Ahmedabad, 2 June 2024: In line with our commitment to upholding the highest standards of transparency, we are pleased to release the Adani Portfolio’s Credit and Result compendium for financial year 2023-24. These offer deep insights into the financial performance of the portfolio, reinforcing our dedication to providing clear and detailed information to stakeholders and the public.
The performance in FY24 and the past five years signify the strength and stability of the Adani Portfolio and the robustness of its businesses, which despite all external volatilities and headwinds, continue to deliver strong and consistent growth year after year. It also highlights the superior capital allocation strategy that maximises returns and minimises risks.
Adani Portfolio reports strongest financial results till date
In FY24, the Adani Portfolio of companies rose to its best, showcasing resilience, strength and stability and delivering a record EBITDA growth of 45%. With surging cashflows and enhanced credit profiles, the Adani Portfolio is in a ‘stronger than ever’ position to accelerate growth.
Financial performance for FY24 (Figs in INR crore)
Sector | FY24 | FY23 | Growth | % of Total |
Utility2 | 44,446 | 27,842 | 59.64% | 53.60% |
Transport | 17,202 | 14,434 | 19.18% | 20.75% |
AEL – Infrastructure Businesses | 7,689 | 5,411 | 42.09% | 9.27% |
A. Sub-total (Infrastructure) | 69,337 | 47,687 | 45.40% | 83.62% |
B. Adjacencies (Cement) | 7,589 | 4,368 | 73.36% | 9.15% |
Sub-total (Infra +Adjacencies) | 76,925 | 52,055 | 47.78% | 92.77% |
C. AEL- Existing Businesses | 5,992 | 5,151 | 16.33% | 7.23% |
Portfolio EBITDA (A+B+C) | 82,917 | 57,205 | 44.95% | 100% |
Utility = Adani Power Limited + Adani Green Energy Limited + Adani Total Gas Limited + Adani Energy Solutions Limited | Transport = Adani Ports and Special Economic Zone Ltd | AEL: Adani Enterprise Limited
EBITDA: Earnings before Interest Tax Depreciation & Amortization I EBITDA: PAT + Share of profit from JV + Tax + Deferred Tax + Depreciation + Finance Cost + Forex Loss / (Gain) + Exceptional Items
- EBIDTA: Consistently advancing EBITDA increased to INR 82,917 crore (approx. USD 10 Bn) with record 45% growth year-on-year, highest in the history of the Adani Portfolio.
- Cash Profit or FFO: Cash Profit of Funds Flow from Operations (FFO) was at INR 56,828 crore (approx. USD 6.7 Bn), registering a growth of 51% year-on-year, thanks to its disciplined investment strategy providing high conversion of EBITDA into cash profit.

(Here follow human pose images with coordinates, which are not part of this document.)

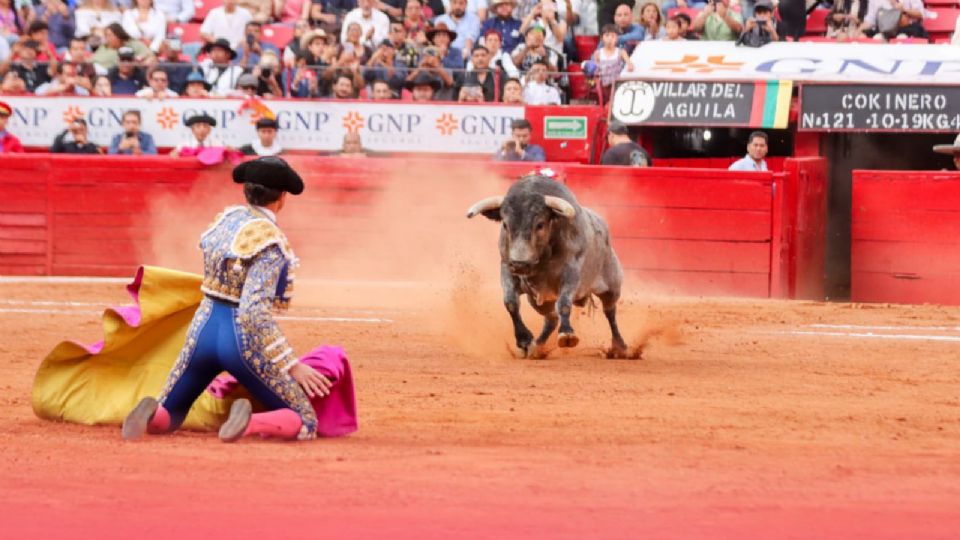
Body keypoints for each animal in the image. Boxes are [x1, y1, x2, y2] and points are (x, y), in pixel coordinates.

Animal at [466, 174, 632, 358]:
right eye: (505, 225)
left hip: (612, 286)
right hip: (537, 300)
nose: (520, 264)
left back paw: (620, 347)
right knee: (551, 319)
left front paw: (567, 334)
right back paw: (537, 347)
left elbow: (564, 303)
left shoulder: (571, 273)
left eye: (540, 224)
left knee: (610, 312)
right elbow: (511, 303)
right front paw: (524, 340)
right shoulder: (507, 268)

- Core infrastructure EBITDA: Sustained growth in EBITDA is due to a high contribution of the core infra and utility platform, which offers a high level of predictability, stability, and visibility. The core infra and utility platform generated INR 69,337 crore or 84% of the total EBITDA. The user base of the platform has increased to over 350 million, with a fast-growing consumer franchise across airports, electricity distribution, smart metering, gas distribution and direct to consumer digital platform.
- Gross Assets: Total Gross Assets increased by INR 65,901 crore (USD 8 Bn) or 16% and now stand at INR 4,78,137 crore (USD 57.4 billion),
- Conservative leveraging: Rising cash profit lowered the net leverage significantly. Net Debt to EBITDA is down from 3.3x at the end of FY23 to 2x, notably lower than the industry benchmark. Adani Portfolio now has the balance sheet capacity for even higher growth.
- Liquidity position: Cash reserves of INR 59,791 crore (USD 7.2 Bn) at the portfolio level was the highest ever, up 48.5% from last year and was at 24.8% of gross debt.
- Ratings: Predictable cashflows led to multiple rating upgrades across portfolio companies. Adani Ports and Special Economic Zone became the first largescale Indian infrastructure company to be rated ‘AAA’. Now, three listed portfolio companies — APSEZ, Ambuja Cement and ACC — have the highest INR rating of ‘AAA’. Additionally, there are two ‘AAA’ rated entities under AESL, namely Alipurduar Transmission and Western Transmission.
- Diversified funding sources: The Adani Portfolio debt profile represents a balanced exposure to domestic banking, global banking and capital markets. Of the total debt mix, domestic banking exposure stands at 36% and domestic capital markets at 5% whereas 26% is the exposure to the global banking market; the global capital market is at 29% and the balance 4% is with others.